HEMOGRAMA É UMA “FOTOGRAFIA”

Olá pessoal, muitos devem estar se perguntando:” Como assim o hemograma é uma fotografia”?! Pois vamos lá!

O hemograma é um exame complementar solicitado na grande maioria dos casos clínicos. Seja em um pronto socorro ou em solicitações ambulatoriais, sempre está lá o nosso famoso exame. E para todos os profissionais da área de saúde é crucial entender ou saber interpretar as partes de um hemograma. Lembrando que aqui não vamos esgotar o tema, pois é um mundo vasto de informações sobre as condições celulares do tecido hematopoiético.

Como bem sabido, este exame é dividido em três partes, que sempre virão em um único laudo com vários dados das células sanguíneas. Atualmente, a maior parte dos laboratórios de médio a grande porte já se utilizam de automação para realização deste exame, fato tal que moderniza e traz confiança aos resultados.

A primeira parte é a série vermelha, responsável pelo transporte de oxigênio aos tecidos, onde temos a contagem das hemácias, dosagem da hemoglobina, e o cálculo do hematócrito. Deste último temos os derivados, chamados índices hematimétricos: humanos.

o Volume Corpuscular Médio – VCM (avalia o tamanho das hemácias); o Hemoglobina Corpuscular Média – HCM (avalia a quantidade média de hemoglobina por hemácia); o Concentração de Hemoglobina corpuscular Média – CHCM (equivalente ao HCM reflete a concentração de hemoglobina dentro da hemácia); o E ainda o RDW que é um índice que demonstra a variação do tamanho das hemácias.

Conseguem começar a perceber por que, na minha opinião, o hemograma é uma ”fotografia”?

É pelo fato de que refere-se a um momento da condição hematológica do paciente. Por mais que na série vermelha essas mudanças sejam difíceis de perceber tão rapidamente, na série branca podemos ter alterações em um tempo mais reduzido. Vejamos.

A segunda parte do hemograma é a série branca, ou os leucócitos, células especializadas na defesa do nosso organismo. Dentre essas células temos neutrófilos, eosinófilos, basófilos, monócitos e linfócitos, distribuídos em suas devidas proporções em condições normais. Costumo, quando em aula, comparar esses leucócitos a um pequeno exército, a nível didático. Eles são produzidos em uma base militar, chamada medula óssea, de onde são liberados para corrente sanguínea. Apenas, lembrando que as hemácias, já citadas, e as plaquetas, também são produzidos na medula óssea.

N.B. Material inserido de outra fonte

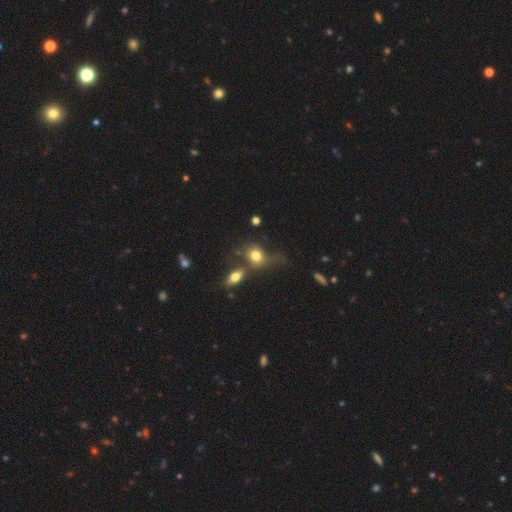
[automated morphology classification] smooth 74%, featured or disk 14%, star or artifact 12%. Down the decision tree: how rounded — round (54%); merging — none (36%).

O primeiro a ir para o front de batalha em qualquer condição patológica, seja ela viral, bacteriana ou fúngica, é o neutrófilo, onde este com sua maquinaria celular enzimática procura defender o organismo. Ele possui um tempo de vida de 6 a 8 horas, podendo prolongar um pouco em condições inflamatórias. Em ataques de parasitas intestinais multicelulares temos como defesa os eosinófilos, com tempo de vida de 6 a 12 horas. Os basófilos estão em uma pequena proporção no sangue e são responsáveis por liberar histamina e heparina agindo em processos alérgicos evitando a coagulação do sangue, duram de 01 a 02 dias. Os monócitos são células em trânsito na corrente sanguínea, que ao chegarem nos tecidos recebem a denominação de macrófagos e são responsáveis por fagocitar microrganismos, duram de 01 a 03 dias. Já os linfócitos são “snipers” agindo na maior parte das vezes em apenas um agente causal do processo patológico, geralmente vírus, podendo perdurar por anos na corrente sanguínea.

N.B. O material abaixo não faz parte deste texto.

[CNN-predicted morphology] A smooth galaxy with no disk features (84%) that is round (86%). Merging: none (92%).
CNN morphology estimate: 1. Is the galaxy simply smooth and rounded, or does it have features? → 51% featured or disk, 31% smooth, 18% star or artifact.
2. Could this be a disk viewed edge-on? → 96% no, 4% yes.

Estes dados reunidos sobre a série vermelha elucidam a condição das hemácias em dado momento, em determinada condição clínica do paciente. As hemácias possuem uma sobrevida média de 120 dias, portanto clinicamente, em pessoas saudáveis, as mudanças nessas condições são mais difíceis, mas em condições patológicas ou até em transfusões sanguíneas elas podem se alterar mais rapidamente. Outro caso, por exemplo, seria a perda de sangue por processos hemorrágicos, o que traria um déficit ao volume sanguíneo de forma mais evidente. As condições da série vermelha, na maioria dos casos, ajudam na avaliação de processos anêmicos que podem ser anemias carenciais, como a falta de ferro e vitamina B12, ou anemias de caráter genético, como as talassemias e a anemia falciforme. Essas anemias trazem alterações nos índices hematimétricos, que podem ser notados na fase automatizada do exame, onde há alterações nos valores destes índices, e também podem ser vistos na microscopia. Para elucidar podemos tomar como exemplo a anemia carencial por ferro, onde teremos VCM baixo elucidando uma microcitose - diminuição do tamanho das hemácias - um HCM e CHCM baixos elucidando uma quantidade reduzida de hemoglobina distribuída por hemácia, demostrando uma hipocromia, e muitas das vezes um RDW elevado demonstrando uma variação do tamanho das hemácias, principalmente nos momentos iniciais da reposição de ferro onde teremos dupla população de hemácias. Como exemplo de diagnostico diferencial teremos, praticamente as mesmas condições: VCM, HCM e CHCM baixos, mas um RDW normal caracterizando uma talassemia.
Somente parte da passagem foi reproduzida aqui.